If you use the services of a licensed broker, you will get the opportunity to use established software with advanced features and versions for all types of devices and operating systems. The most widely used trading platforms in the industry are MetaTrader 4 (MT4) and MetaTrader 5 (MT5). These platforms have established themselves as industry standard because they offer a wide range of features, including a variety of options for customization, multiple account usage, designing and implementing custom scripts for automated trading and backtesting trade strategies.
RICHARDSON LEWIS TRADING CONDITIONS
On the Richardson Lewis website we see a list of four types of trading accounts, but their descriptions do not give clear information about the trading conditions. Only an extremely high minimum deposit of 5,000 USD is specified, as well as a commission of up to 1%, without explaining what exactly this commission is charged on.
When you visit the website of a legitimate broker you will find proposals for different types of trading accounts suitable for investors with different preferences, as well as detailed descriptions of trading parameters – minimum deposit, order execution method, tradable financial instruments, leverage, spread, swap, etc.Most licensed brokers allow novice investors to start trading with a low minimum deposit of 50-100 USD, and often even less.
RICHARDSON LEWIS DEPOSIT/WITHDRAW METHODS AND FEES
Wire transfer is mentioned in the Richardson Lewis Terms and Conditions, but there is no specification of what payment methods are available.
Legitimate brokers typically offer clients a wide choice of transparent payment methods, including bank transfer, credit/debit cards and established e-wallets such as PayPal, Skrill, Neteller or POLi. Scammers generally prefer cryptocurrencies because these transactions are not subject to refunds.
In the Terms and Conditions we find typically fraudulent tricks designed to block any withdrawal requests. Richardson Lewis charges exorbitant withdrawal fees if the client has not met the minimum traded volume requirements. These requirements are described in a deliberately confusing way, but it is clear from the example given that a deposit of 10 000 USD requires the trading of 1 00 standard lots, or 10 million currency units.
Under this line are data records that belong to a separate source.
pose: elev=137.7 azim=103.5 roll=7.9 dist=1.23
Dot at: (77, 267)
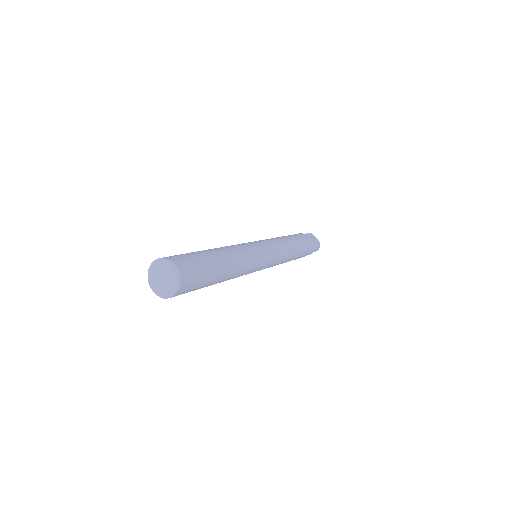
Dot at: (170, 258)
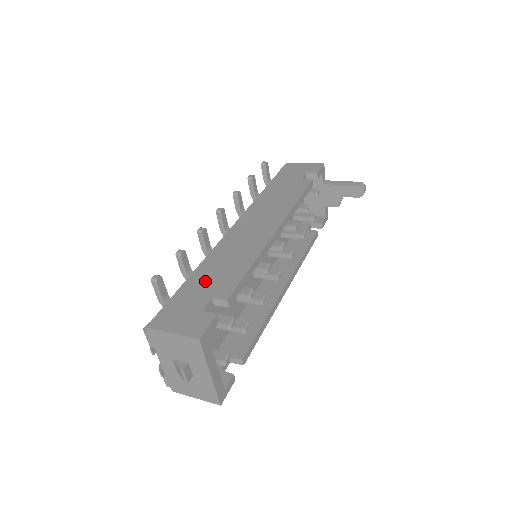
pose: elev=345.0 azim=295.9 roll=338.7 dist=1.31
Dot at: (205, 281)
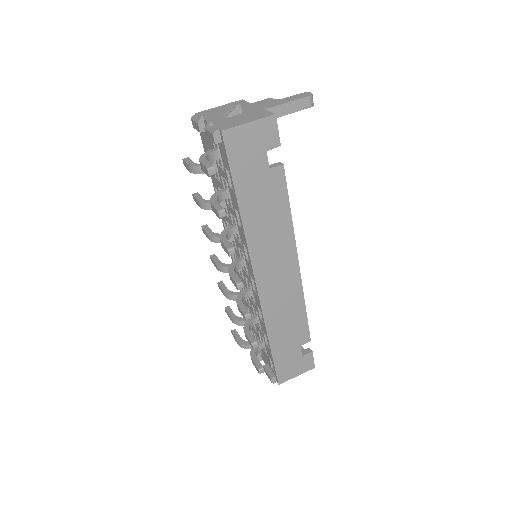
Dot at: (285, 341)
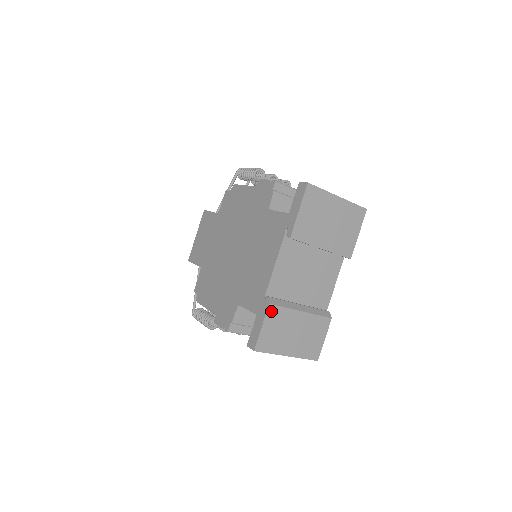
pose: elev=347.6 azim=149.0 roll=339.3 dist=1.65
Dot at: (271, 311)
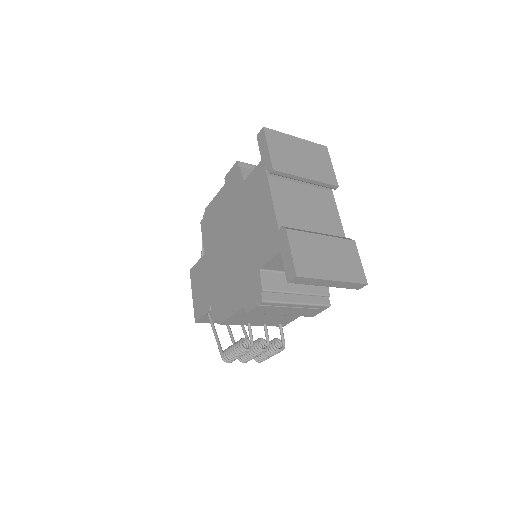
Dot at: (292, 236)
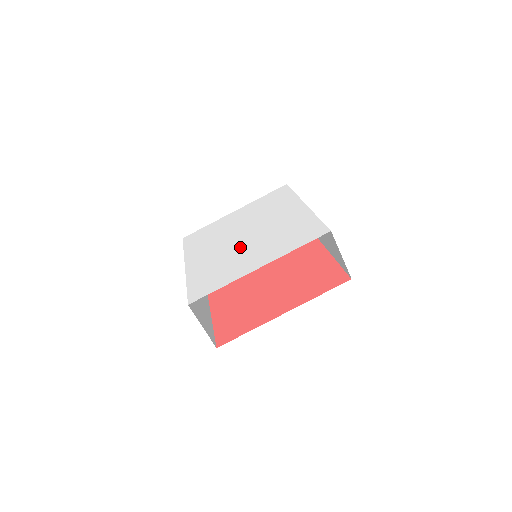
In addition to this, there is an inactive account fee of 50 USD per month, which starts charging after three months of inactivity.
HOW DOES THE SCAM WORK
Many people are looking for ways to make money passively, but do not have the necessary knowledge to invest in the financial markets themselves. This makes them a target for the many online scammers posing as brokers. If you come across some of them and give them your contacts, you will be contacted by skilled scam artists who will assure you that they can take on the incomprehensible aspects of investing for you. You will only be required to invest and take profits.
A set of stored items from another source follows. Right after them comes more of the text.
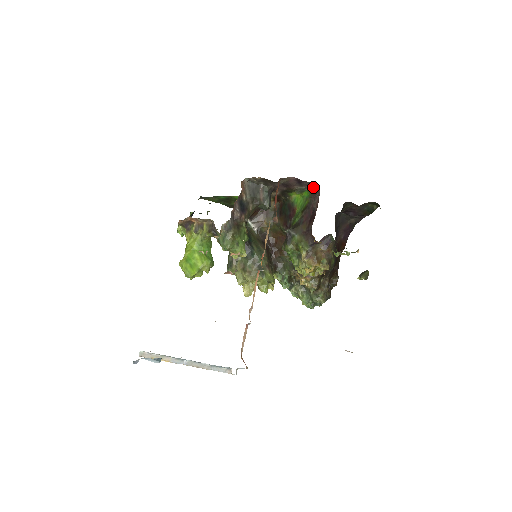
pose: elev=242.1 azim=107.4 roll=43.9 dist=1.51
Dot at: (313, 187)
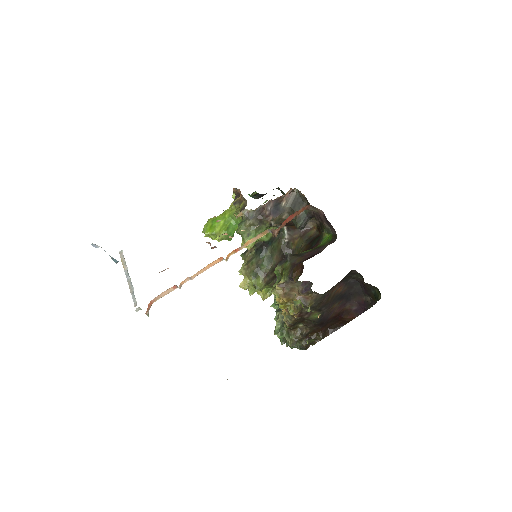
Dot at: (336, 234)
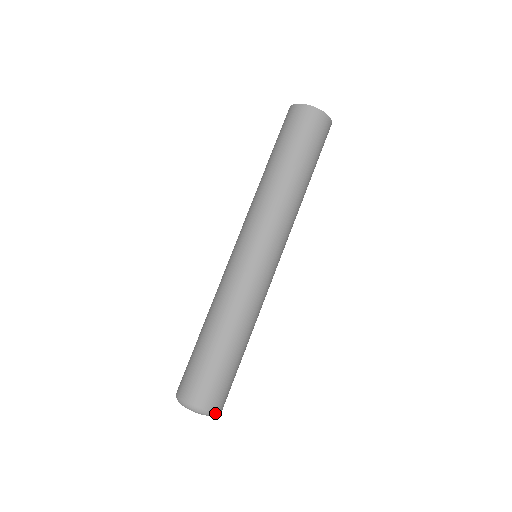
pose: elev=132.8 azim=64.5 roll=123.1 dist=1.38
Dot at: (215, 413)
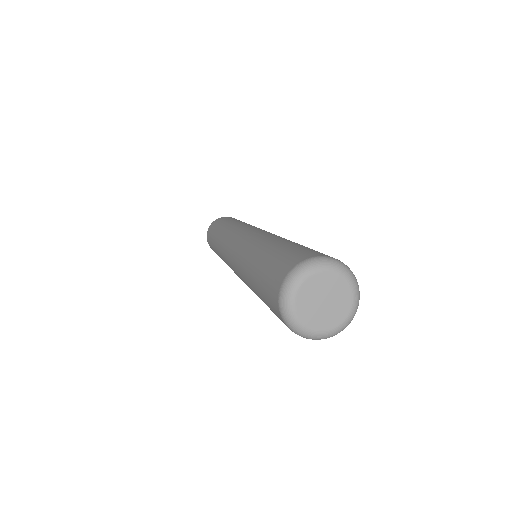
Dot at: (355, 278)
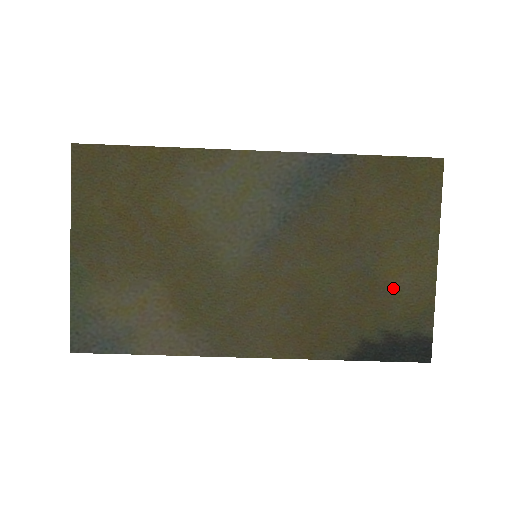
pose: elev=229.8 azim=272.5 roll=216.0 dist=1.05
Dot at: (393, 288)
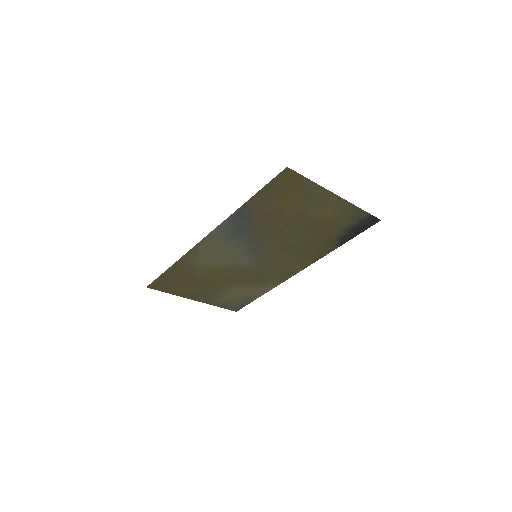
Dot at: (329, 218)
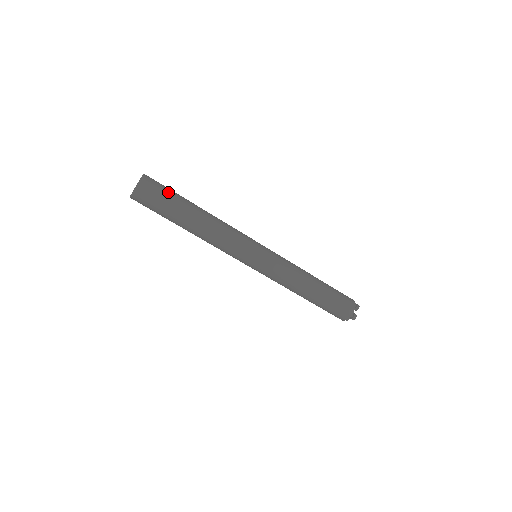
But when you try to collect even just a fraction of your money, it will turn out to be impossible. Your supposed profits will suddenly evaporate, or you’ll find that you have to meet impossible traded volume requirements first. Fraudsters often insert huge withdrawal fees into client agreements amounting to 10%, 20% or even more. You won’t be able to hold scammers accountable because they hide behind fake names and shell-companies offshore. Scammers also typically use non-refundable payment methods.
WHAT TO DO WHEN SCAMMED
First of all, you should be very careful not to fall straight into the clutches of other scammers. Another common scam is to promise money recoveries from fake brokers for an upfront fee.
If you used a credit or debit card for the transactions, you can charge a chargeback. Visa and MasterCard have a long period in which they allow such requests – 540 days. But keep in mind that fraudsters can dispute if you have provided them with a copy of your ID and proof of address. It would also be helpful if you alerted the authorities in your country and other people online to the activities of the scammers.